··· Data provided
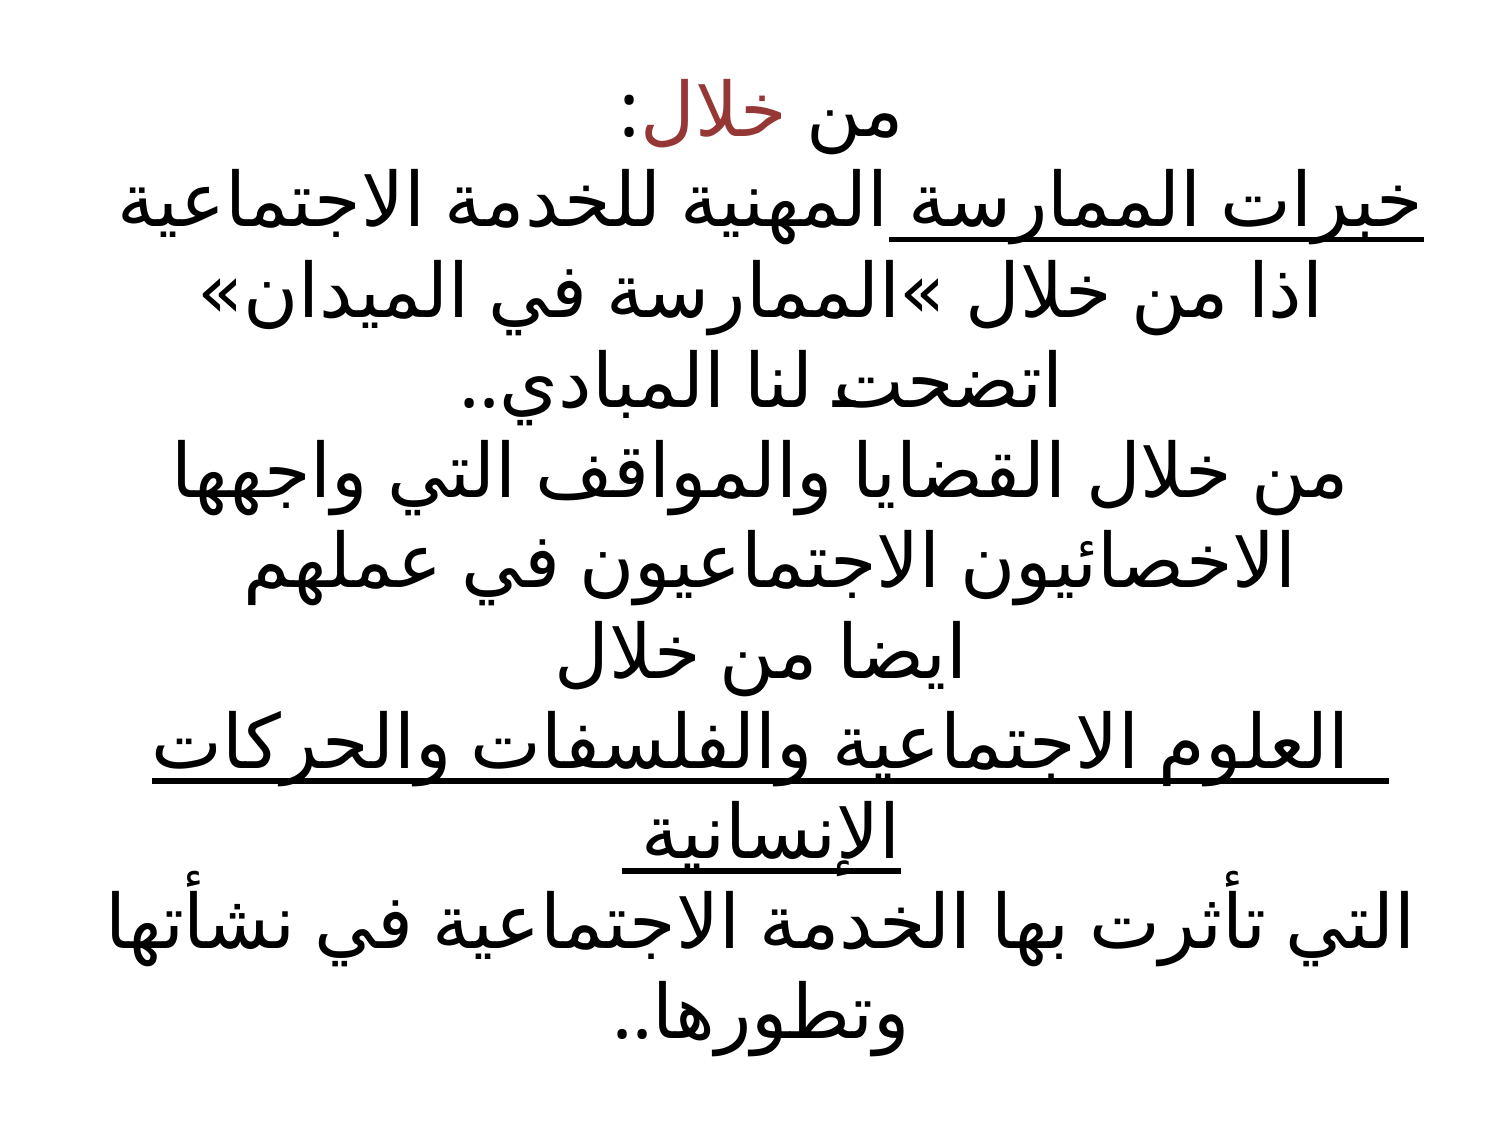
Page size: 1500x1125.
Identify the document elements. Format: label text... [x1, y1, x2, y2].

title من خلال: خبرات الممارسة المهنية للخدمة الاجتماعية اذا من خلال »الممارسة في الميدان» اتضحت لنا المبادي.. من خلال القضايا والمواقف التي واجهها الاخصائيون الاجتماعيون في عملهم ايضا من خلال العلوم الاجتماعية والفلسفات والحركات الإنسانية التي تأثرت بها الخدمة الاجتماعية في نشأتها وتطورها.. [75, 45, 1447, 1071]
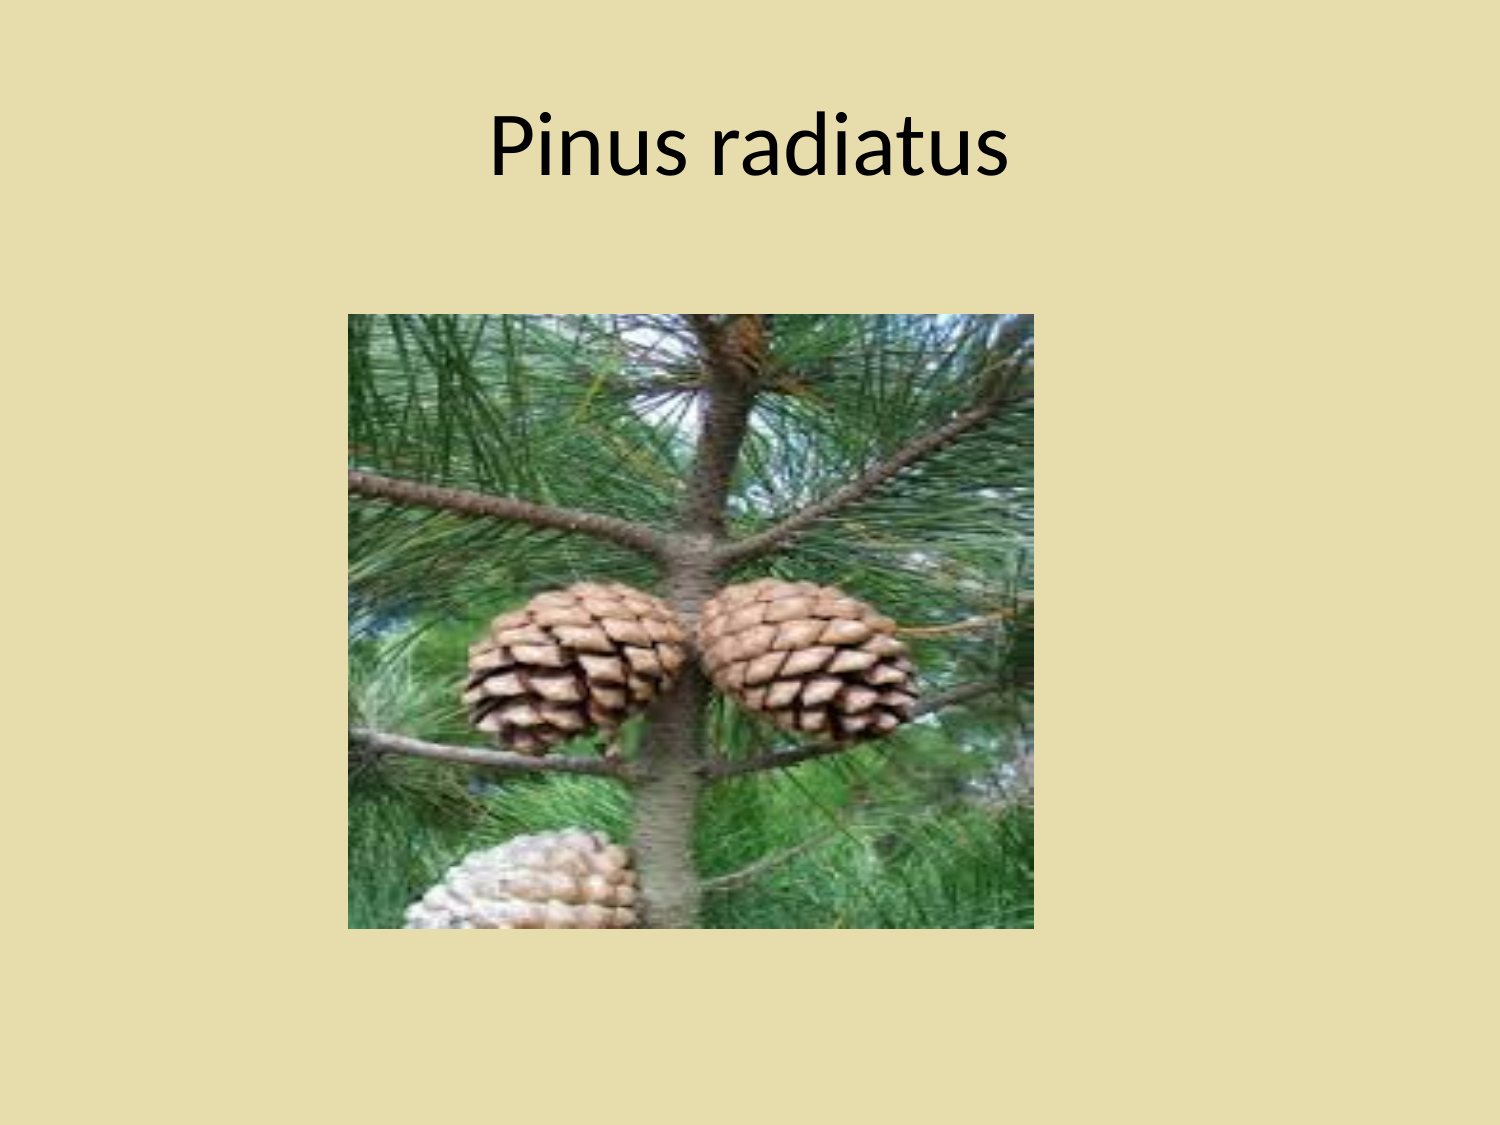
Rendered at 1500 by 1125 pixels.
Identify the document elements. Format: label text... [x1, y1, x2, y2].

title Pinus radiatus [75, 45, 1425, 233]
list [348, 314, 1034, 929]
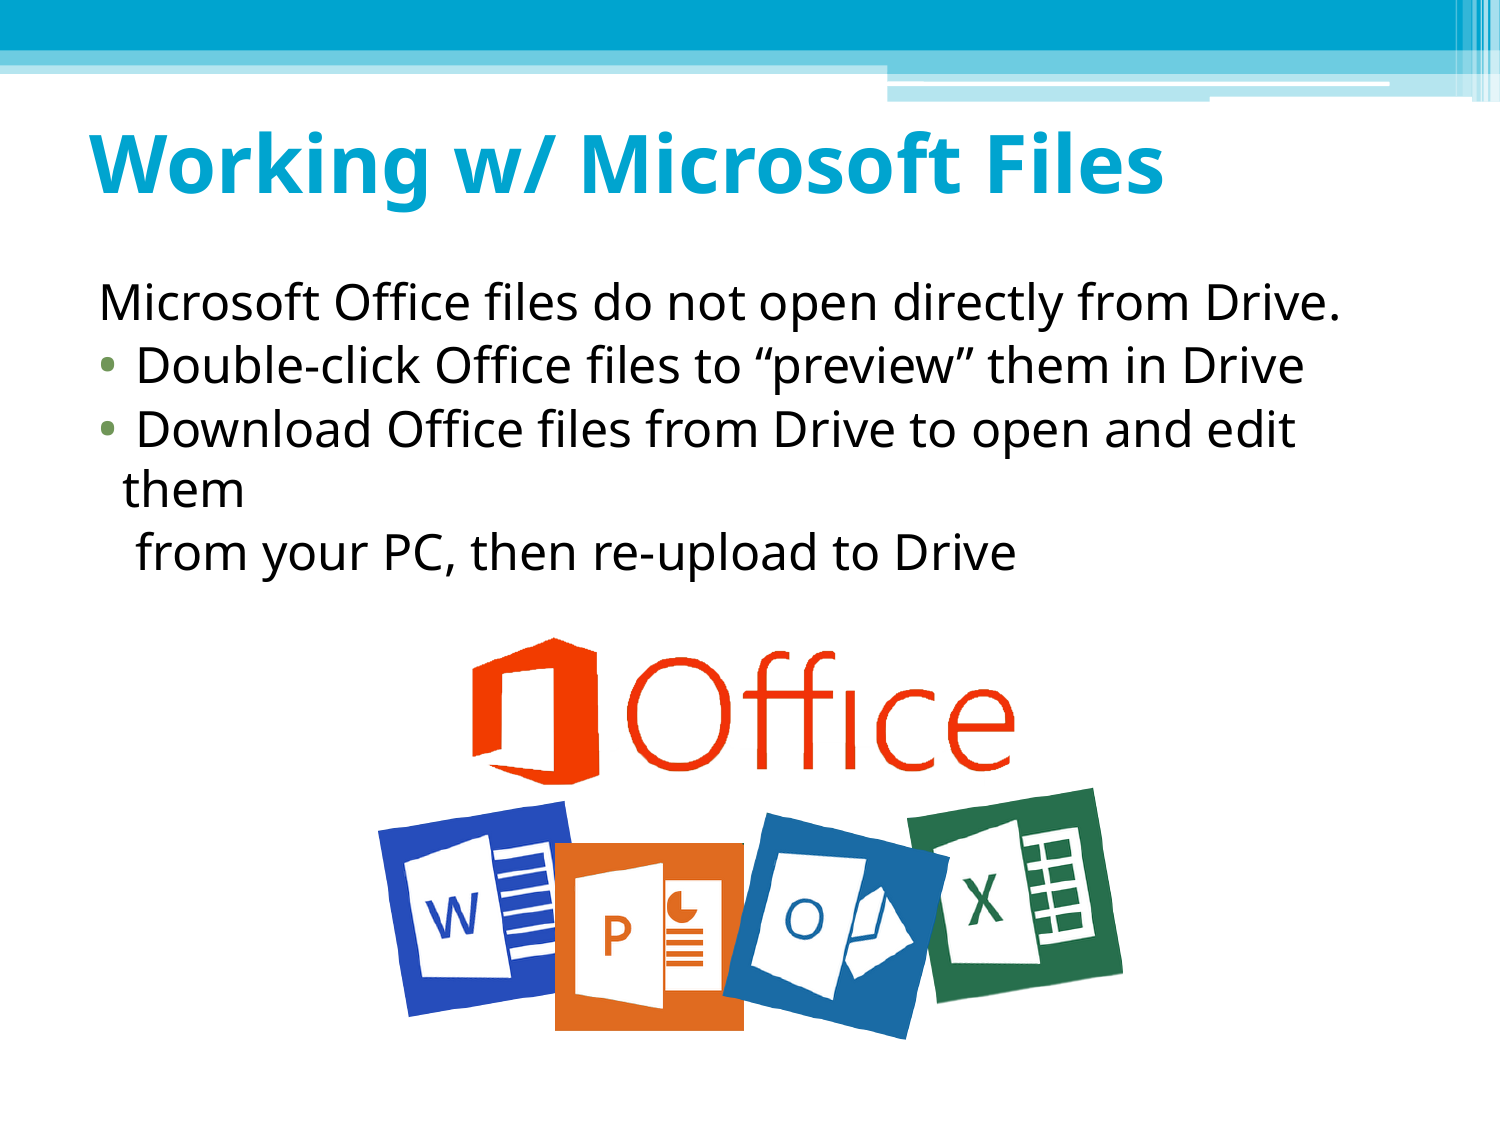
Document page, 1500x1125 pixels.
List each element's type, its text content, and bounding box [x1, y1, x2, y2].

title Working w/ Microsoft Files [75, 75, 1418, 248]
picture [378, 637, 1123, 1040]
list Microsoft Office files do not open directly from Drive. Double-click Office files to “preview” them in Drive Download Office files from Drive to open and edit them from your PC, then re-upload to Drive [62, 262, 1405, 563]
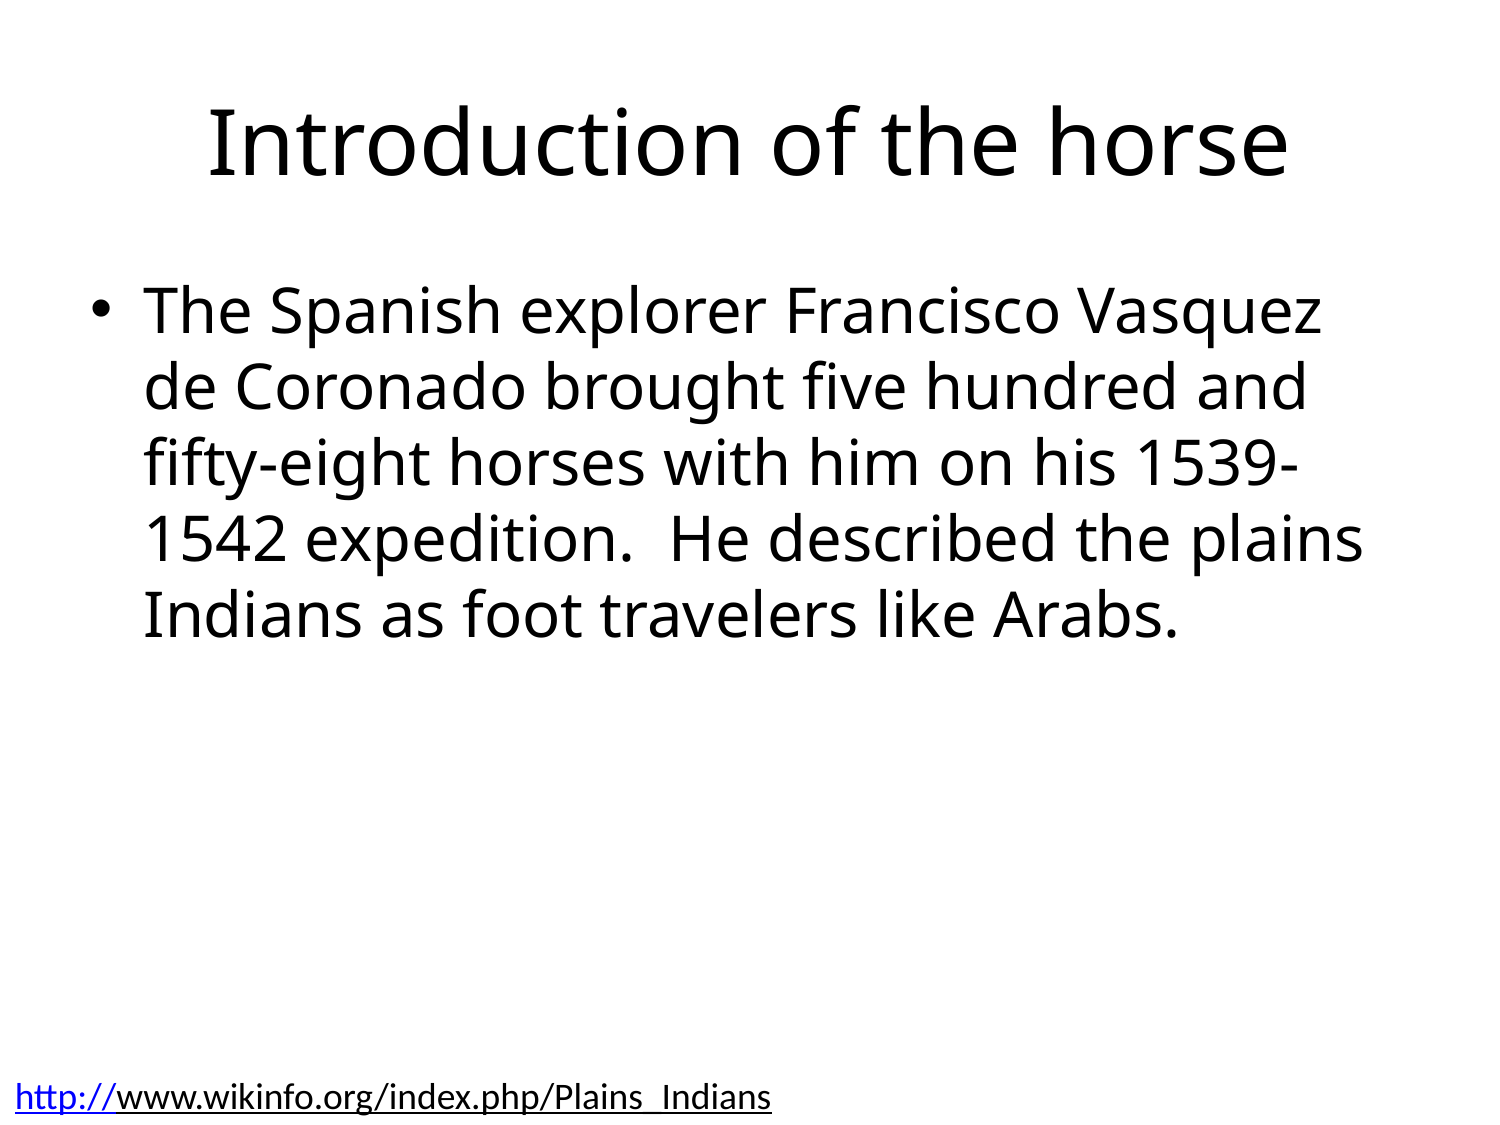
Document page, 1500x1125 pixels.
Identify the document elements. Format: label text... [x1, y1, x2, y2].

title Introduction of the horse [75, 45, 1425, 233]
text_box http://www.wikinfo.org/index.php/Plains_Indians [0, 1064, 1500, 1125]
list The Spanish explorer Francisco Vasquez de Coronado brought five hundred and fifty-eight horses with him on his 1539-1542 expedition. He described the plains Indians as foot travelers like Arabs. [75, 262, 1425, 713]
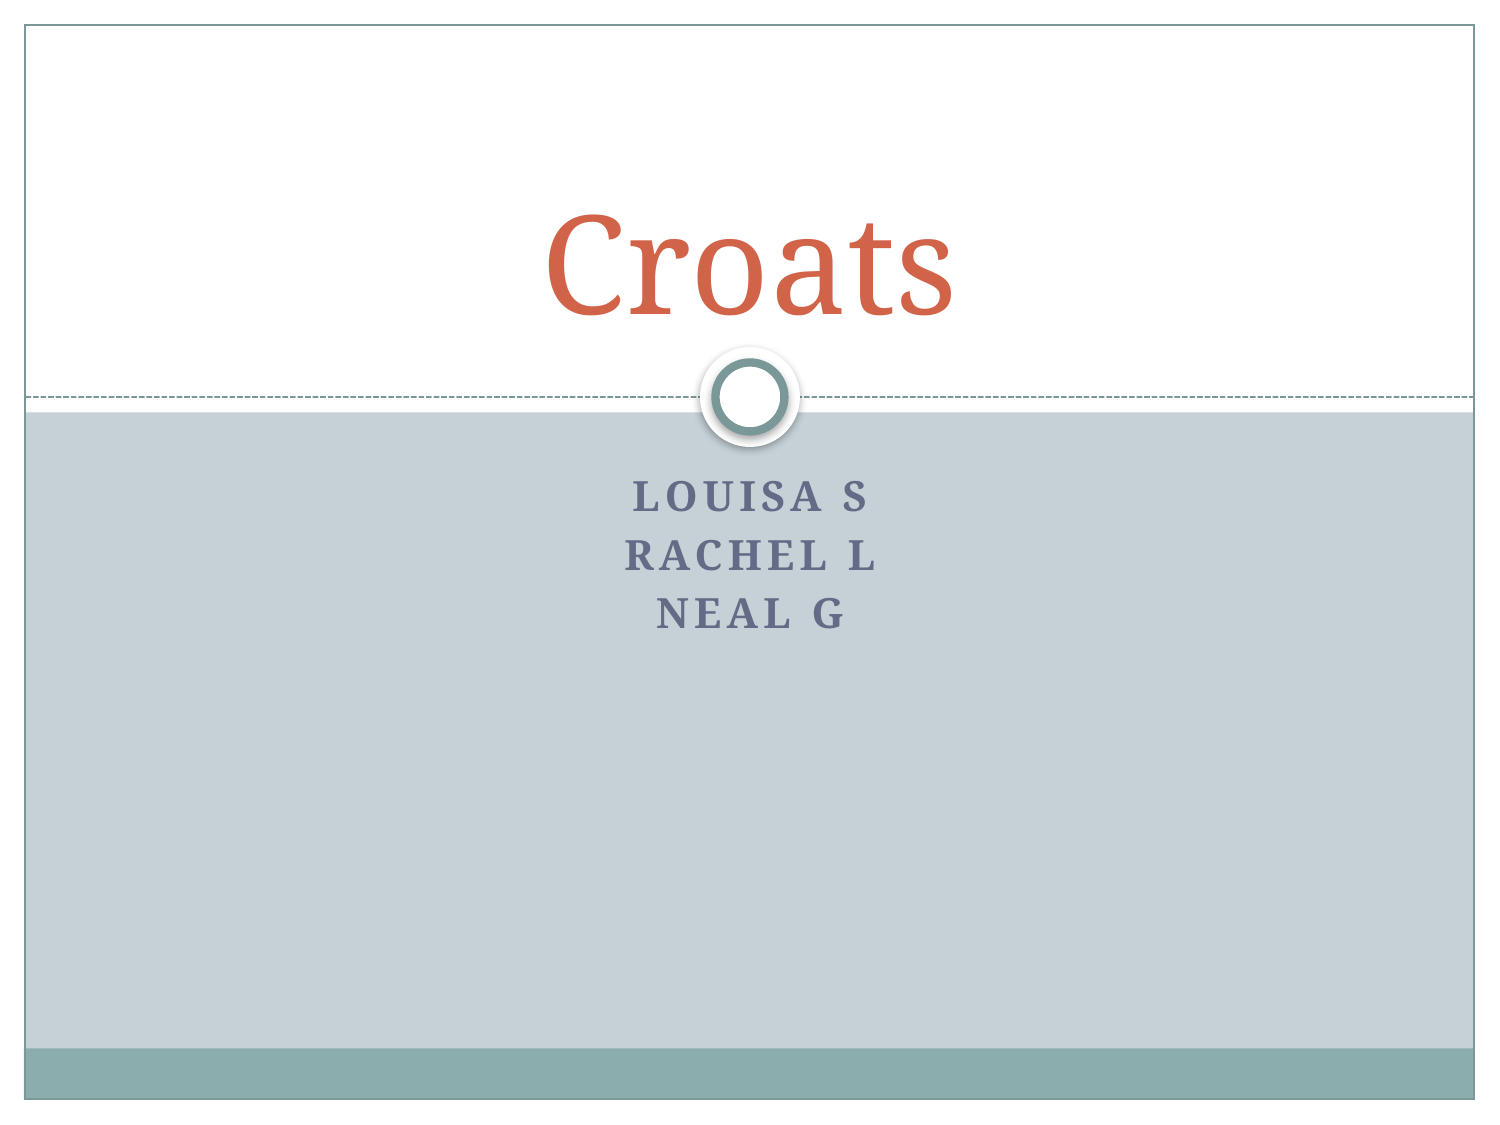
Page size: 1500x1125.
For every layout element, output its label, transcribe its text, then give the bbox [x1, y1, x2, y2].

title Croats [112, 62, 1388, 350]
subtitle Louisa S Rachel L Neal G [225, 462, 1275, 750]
······
[Instruction]:
Restate each entry word for word; omit the pictures.

[Solved problem]:
Page size: 1500x1125.
Identify the document elements. Format: label text... [x1, y1, x2, y2].

title من خلال: خبرات الممارسة المهنية للخدمة الاجتماعية اذا من خلال »الممارسة في الميدان» اتضحت لنا المبادي.. من خلال القضايا والمواقف التي واجهها الاخصائيون الاجتماعيون في عملهم ايضا من خلال العلوم الاجتماعية والفلسفات والحركات الإنسانية التي تأثرت بها الخدمة الاجتماعية في نشأتها وتطورها.. [75, 45, 1447, 1071]
Rendered at 1500 by 1125 pixels.
Identify the document elements. Format: label text... [x1, y1, x2, y2].

title Pinus radiatus [75, 45, 1425, 233]
list [348, 314, 1034, 929]
Document page, 1500x1125 pixels.
List each element's type, its text content, and bounding box [x1, y1, x2, y2].

title Working w/ Microsoft Files [75, 75, 1418, 248]
picture [378, 637, 1123, 1040]
list Microsoft Office files do not open directly from Drive. Double-click Office files to “preview” them in Drive Download Office files from Drive to open and edit them from your PC, then re-upload to Drive [62, 262, 1405, 563]
Document page, 1500x1125 pixels.
Identify the document elements. Format: label text... [x1, y1, x2, y2].

title Introduction of the horse [75, 45, 1425, 233]
text_box http://www.wikinfo.org/index.php/Plains_Indians [0, 1064, 1500, 1125]
list The Spanish explorer Francisco Vasquez de Coronado brought five hundred and fifty-eight horses with him on his 1539-1542 expedition. He described the plains Indians as foot travelers like Arabs. [75, 262, 1425, 713]
Page size: 1500x1125.
For every layout element, output its label, transcribe its text, then give the bbox [x1, y1, x2, y2].

title Croats [112, 62, 1388, 350]
subtitle Louisa S Rachel L Neal G [225, 462, 1275, 750]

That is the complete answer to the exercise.